■ **LESETEXT**:
Harley-Feeling für B196-Führerscheinbesitzer

Es sind wohl weniger die jungen Kerle mit A1-Führerschein, die sich von der neuen Keeway V-Cruise angesprochen fühlen, sondern jene, die ihre B-Lizenz durch die kurze B196-Zusatzausbildung erweitert haben. Außer dem stylischen Aussehen sowie der guten Verarbeitung hilft beim Absatz der günstige Preis: Inklusive der Liefernebenkosten sind knapp unter 5.000,-- Euro nötig, um den überwiegend schwarz lackierten Cruiser fahren zu können. Noch günstiger, aber weniger erwachsen, ist nur die Hyosung GV 125 S Aquila (4.330,-- Euro); sie steht mit 470 Einheiten derzeit zwei Plätze weiter vorn in der Neuzulassungsstatistik.
Keeway V-Cruise, 60°-V2 Motor
Der 60°-Keeway-V2 ist aktuell einer der wenigen Mini-V2-Motoren auf dem Weltmarkt

Keine Scheu vor hohen Drehzahlen

Der 60°-Keeway-V2 ist aktuell einer der wenigen Mini-V2-Motoren auf dem Weltmarkt. Er weist drei Ventile pro Zylinder sowie Wasserkühlung auf und arbeitet erstaunlich vibrationsarm. Selbst 2.000 Umdrehungen jenseits der Nenndrehzahl von 8.500 Touren sind die Vibrationen nicht wirklich grob. Denn eines ist klar: Wer unter Drehzahlscheu leidet, kommt mit dem 164 Kilogramm wiegenden Mini-Cruiser mit der stattlichen Erscheinung nicht voran. Schon an leichten Steigungen ist oft der dritte oder vierte Gang erforderlich, um nicht zu verhungern. Doch das Sechsganggetriebe lässt sich leichtgängig und auch präzise schalten, wenngleich die Schaltwege etwas lang geraten sind. Bei fleißigem Schalten und jubelndem V2 stellt man weder in der Stadt noch im Überlandverkehr ein Verkehrshindernis dar. Wer aber auf verkehrsarmen Straßen entspannt cruisen möchte, kann auch das, denn ab etwa 4.000 Touren nimmt das kleine Triebwerk willig Gas an, solange die Straße eben ist.

■ **ARBEITSANWEISUNGEN**:
[a] Beantworte anhand des Textes über die Keeway V-Cruise diese Fragen:
(i) Wie viel kostet die Hyosung GV 125 S Aquila?
(ii) Wie viele Ventile pro Zylinder hat der 60°-Keeway-V2?
(iii) Wie viel wiegt der Mini-Cruiser?
[b] Wiederhole aus dem Text über die Keeway V-Cruise wortgetreu alles von "Harley-Feeling für B196-Führerscheinbesitzer" bis hinunter zu "in der Neuzulassungsstatistik.".
Die Einträge stammen aus einer anderen Quelle.

■ **DATENSATZ**:
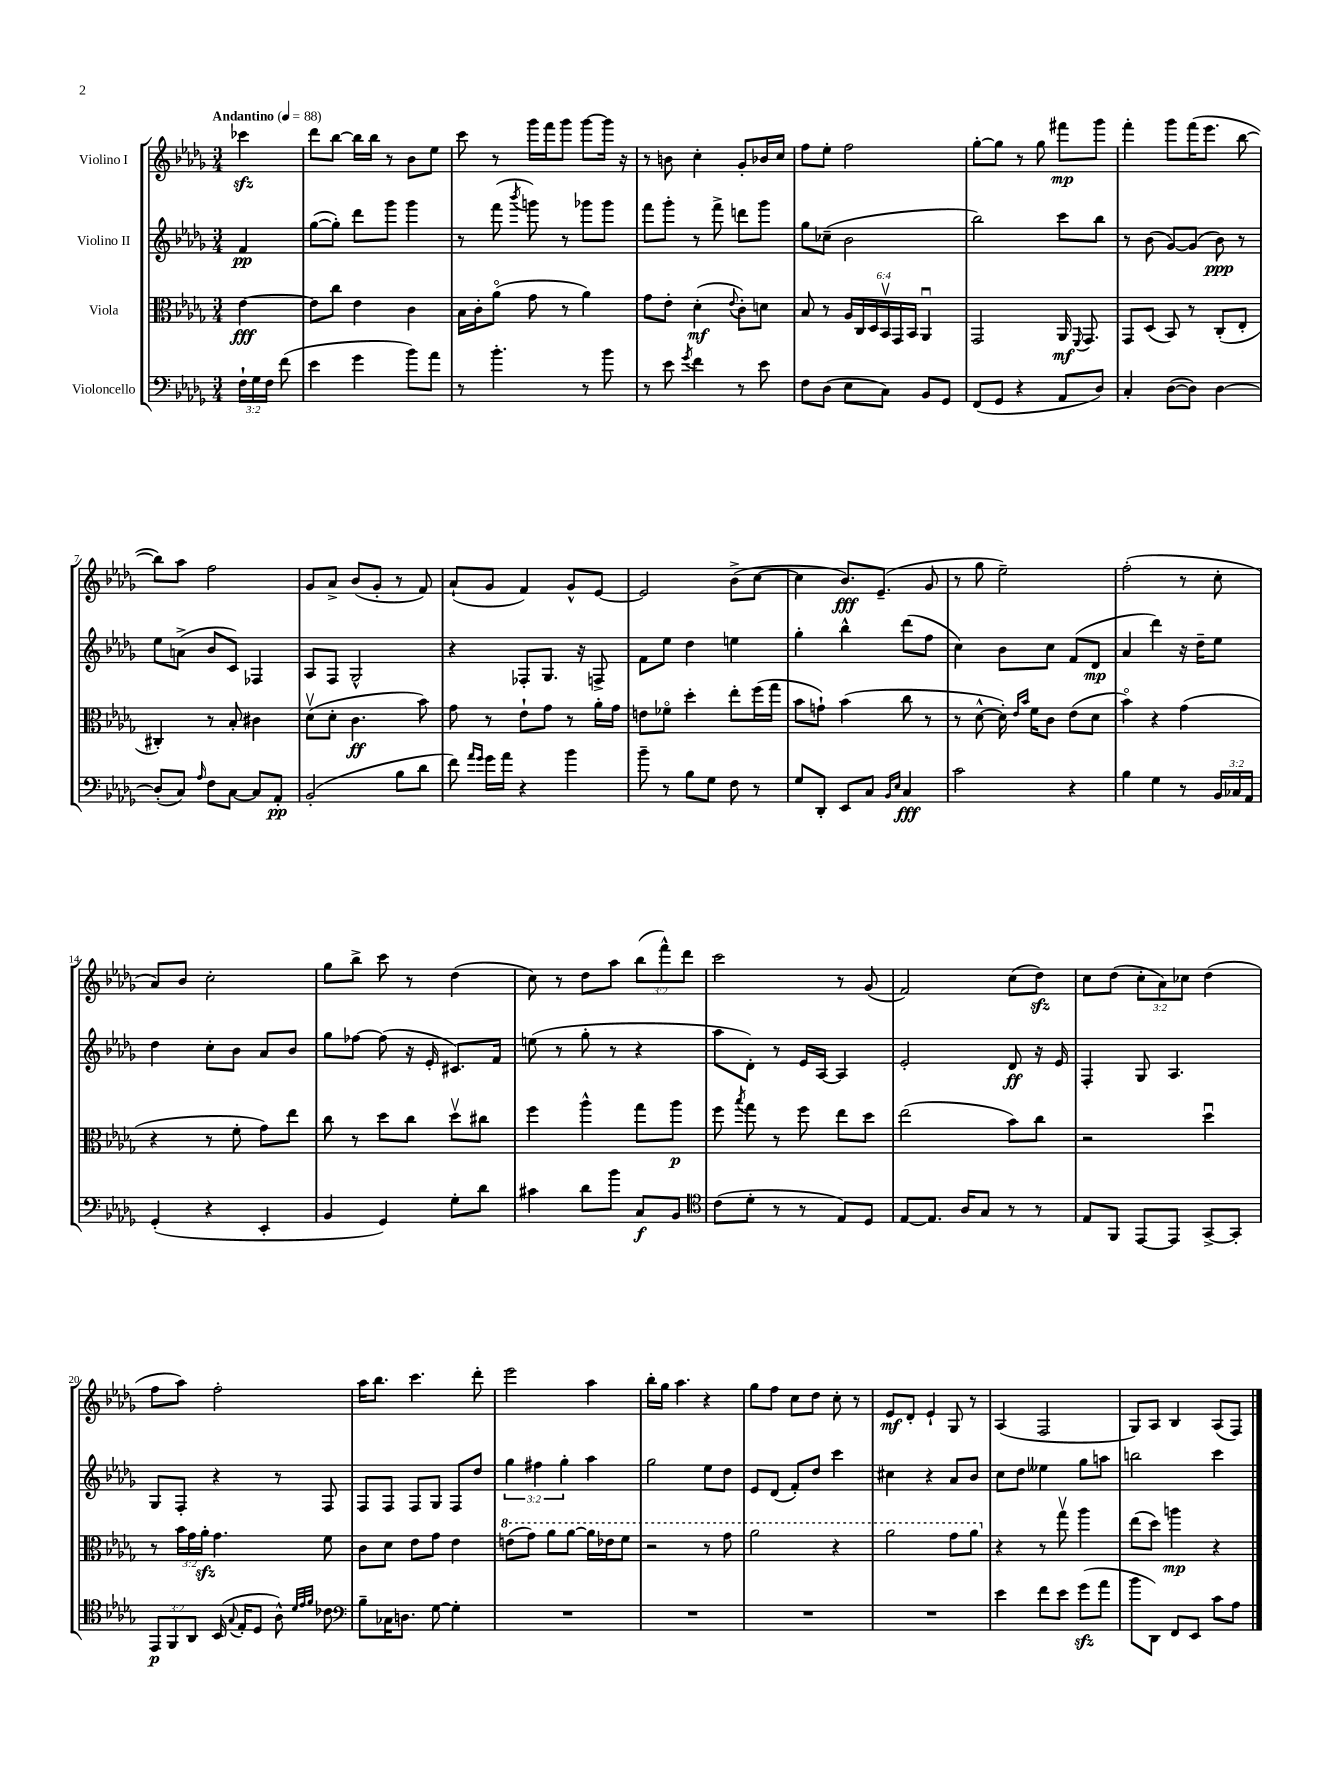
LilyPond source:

<<
\new StaffGroup <<
\new Staff = "s0" \with { instrumentName = "Violino I" } {
    \clef treble \key des \major \numericTimeSignature \time 3/4 \override Staff.TupletNumber.text = #tuplet-number::calc-fraction-text \partial 4 \tempo "Andantino" 4 = 88
    \autoBeamOff ces'''4\sfz |
    des'''8[ bes''8]~ bes''16[ bes''16] r8 bes'8[ ees''8] |
    c'''8 r8 ges'''16[ f'''16 ges'''8] ges'''8[~ ges'''16] r16 |
    r8 b'8 c''4-. ges'8[-. bes'16 c''16] |
    f''8[ ees''8]-. f''2 |
    ges''8[~-. ges''8] r8 ges''8 fis'''8[\mp ges'''8] |
    f'''4-. ges'''8[ f'''16( ees'''8.] bes''8~ |
    bes''8[) aes''8] f''2 |
    ges'8[ aes'8]-> bes'8[( ges'8]-. r8 f'8) |
    aes'8[-!( ges'8] f'4) ges'8[-^ ees'8]~ |
    ees'2 bes'8[->( c''8]~ |
    c''4 bes'8.[\fff) ees'8.]--( ges'8 |
    r8 ges''8 ees''2--) |
    f''2-.( r8 c''8-. |
    aes'8[) bes'8] c''2-. |
    ges''8[ bes''8]-> c'''8 r8 des''4( |
    c''8) r8 des''8[ aes''8] \tuplet 3/2 { bes''8[( f'''8-^) des'''8] } |
    c'''2 r8 ges'8( |
    f'2) c''8[( des''8]\sfz) |
    c''8[ des''8]( \tuplet 3/2 { c''8[-. aes'8) ces''8] } des''4( |
    f''8[ aes''8]) f''2-. |
    aes''16[ bes''8.] c'''4. des'''8-. |
    ees'''2 aes''4 |
    bes''16[-. ges''16] aes''4. r4 |
    ges''8[ f''8] c''8[ des''8] c''8-. r8 |
    ees'8[\mf des'8]-. ees'4-! ges8 r8 |
    aes4( f2 |
    ges8[) aes8] bes4 aes8[( f8]) \bar "|." |
}
\new Staff = "s1" \with { instrumentName = "Violino II" } {
    \clef treble \key des \major \numericTimeSignature \time 3/4 \override Staff.TupletNumber.text = #tuplet-number::calc-fraction-text \partial 4
    \autoBeamOff f'4\pp |
    ges''8[~( ges''8]-.) des'''8[ ges'''8] ges'''4 |
    r8 f'''8( \acciaccatura { bes'''8 } g'''8) r8 ges'''8[ ges'''8] |
    f'''8[ ges'''8]-. r8 f'''8-> d'''8[ ges'''8] |
    ges''8[ ces''8]--( bes'2 |
    bes''2) c'''8[ bes''8] |
    r8 bes'8( ges'8[~) ges'8]( bes'8\ppp) r8 |
    ees''8[ a'8]->( bes'8[ c'8]) fes4 |
    aes8[ f8] ges2-^ |
    r4 fes8[-. ges8.] r16 f8-> |
    f'8[ ees''8] des''4 e''4 |
    ges''4-. bes''4-^ des'''8[( f''8] |
    c''4) bes'8[ c''8] f'8[( des'8]\mp |
    aes'4 des'''4) r16 des''16[-- ees''8] |
    des''4 c''8[-. bes'8] aes'8[ bes'8] |
    ges''8[ fes''8]~ fes''8( r16 ees'16-. cis'8.[) f'16] |
    e''8( r8 ges''8-. r8 r4 |
    aes''8[ des'8]-.) r8 ees'16[ aes16]~ aes4 |
    ees'2-. des'8\ff r16 ees'16 |
    f4-. ges8 aes4. |
    ges8[ f8]-. r4 r8 f8 |
    f8[ f8] f8[ ges8] f8[ des''8] |
    \tuplet 3/2 { ges''4 fis''4 ges''4-. } aes''4 |
    ges''2 ees''8[ des''8] |
    ees'8[ des'8]( f'8[-.) des''8] c'''4 |
    cis''4 r4 aes'8[ bes'8] |
    c''8[ des''8] eeses''4 ges''8[ a''8] |
    b''2 c'''4 \bar "|." |
}
\new Staff = "s2" \with { instrumentName = "Viola" } {
    \clef alto \key des \major \numericTimeSignature \time 3/4 \override Staff.TupletNumber.text = #tuplet-number::calc-fraction-text \partial 4
    \autoBeamOff ees'4~\fff |
    ees'8[ c''8] ees'4 c'4 |
    bes16[ c'16-. aes'8]\flageolet( ges'8 r8 aes'4) |
    ges'8[ ees'8]-. des'4-.\mf( \appoggiatura { ees'8 } c'8[-.) d'8] |
    bes8 r8 \tuplet 6/4 { aes16[ c16 des16 bes,16\upbow ges,16 bes,16] } aes,4\downbow |
    ges,2 aes,16\mf \appoggiatura { f,8 } ges,8. |
    ges,8[ des8]( bes,8) r8 c8[-.( ees8]-. |
    cis4-.) r8 bes8-. cis'4 |
    des'8[\upbow( des'8]-. c'4.\ff bes'8) |
    ges'8 r8 ees'8[-! ges'8] r8 aes'16[-. ges'16] |
    e'8[ fes'8]\flageolet des''4-. ees''8[-. f''16( ges''16] |
    bes'8[ g'8]-!) bes'4( c''8 r8 |
    r8 des'8~-^ des'16-.) \grace { ees'16[ bes'16] } f'16[ c'8] ees'8[( des'8] |
    bes'4\flageolet) r4 ges'4( |
    r4 r8 f'8-. ges'8[) ees''8] |
    c''8 r8 des''8[ c''8] des''8[\upbow cis''8] |
    f''4 aes''4-^ ges''8[ aes''8]\p |
    f''8 \acciaccatura { bes''8 } ges''8 r8 f''8 ees''8[ des''8] |
    ees''2( bes'8[) c''8] |
    r2 des''4\downbow |
    r8 \tuplet 3/2 { bes'16[ ges'16 aes'16]-.\sfz } ges'4. f'8 |
    c'8[ des'8] ees'8[ ges'8] ees'4 |
    \ottava #1 e''8[( ges''8]) aes''8[ aes''8]~ aes''16[ ees''16 f''8] |
    r2 r8 ges''8 |
    aes''2 r4 |
    aes''2 ges''8[ aes''8] \ottava #0 |
    r4 r8 ges''8\upbow aes''4 |
    ees''8[( des''8]) a''4\mp r4 \bar "|." |
}
\new Staff = "s3" \with { instrumentName = "Violoncello" } {
    \clef bass \key des \major \numericTimeSignature \time 3/4 \override Staff.TupletNumber.text = #tuplet-number::calc-fraction-text \partial 4
    \autoBeamOff \tuplet 3/2 { f16[-! ges16 f16] } f'8( |
    ees'4 ges'4 bes'8[) aes'8] |
    r8 bes'4.-. r8 bes'8 |
    r8 ees'8 \acciaccatura { ges'8 } f'4 r8 ees'8 |
    f8[ des8]( ees8[ c8]) bes,8[ ges,8] |
    f,8[( ges,8] r4 aes,8[ des8]) |
    c4-. des8[~( des8]) des4~ |
    des8[-.( c8]) \grace { aes16 } f8[ c8]~ c8[ aes,8]-.\pp |
    bes,2-.( bes8[ des'8] |
    f'8) \grace { aes'16[ ges'16] } ges'16[ aes'16] r4 bes'4 |
    bes'8-- r8 bes8[ ges8] f8 r8 |
    ges8[ des,8]-. ees,8[ c8] \grace { bes,16[ ees16] } c4\fff |
    c'2 r4 |
    bes4 ges4 r8 \tuplet 3/2 { bes,16[ ces16 aes,16] } |
    ges,4-.( r4 ees,4-. |
    bes,4 ges,4) ges8[-. des'8] |
    cis'4 des'8[ bes'8] c8[\f bes,8] |
    \clef tenor c'8[( des'8]-. r8 r8 ees8[) des8] |
    ees8[~ ees8.] aes16[ ges8] r8 r8 |
    ees8[ f,8] ees,8[~ ees,8] ges,8[~-> ges,8]-. |
    \tuplet 3/2 { ees,8[\p f,8 aes,8] } bes,16( \appoggiatura { ges8 } ees16[-. des8] aes8-^) \grace { des'32[ ees'32 f'32] } ces'8 |
    \clef bass bes8[-- ces16 d8.] ges8~ ges4-. |
    R2. |
    R2. |
    R2. |
    R2. |
    ees'4 f'8[ ees'8] ges'8[\sfz( aes'8] |
    bes'8[ des,8]) f,8[ ees,8] c'8[ aes8] \bar "|." |
}
>>
>>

■ **LÖSUNGEN**:
[a]
(i) 4.330,-- Euro
(ii) Drei
(iii) 164 Kilogramm

[b]
Harley-Feeling für B196-Führerscheinbesitzer

Es sind wohl weniger die jungen Kerle mit A1-Führerschein, die sich von der neuen Keeway V-Cruise angesprochen fühlen, sondern jene, die ihre B-Lizenz durch die kurze B196-Zusatzausbildung erweitert haben. Außer dem stylischen Aussehen sowie der guten Verarbeitung hilft beim Absatz der günstige Preis: Inklusive der Liefernebenkosten sind knapp unter 5.000,-- Euro nötig, um den überwiegend schwarz lackierten Cruiser fahren zu können. Noch günstiger, aber weniger erwachsen, ist nur die Hyosung GV 125 S Aquila (4.330,-- Euro); sie steht mit 470 Einheiten derzeit zwei Plätze weiter vorn in der Neuzulassungsstatistik.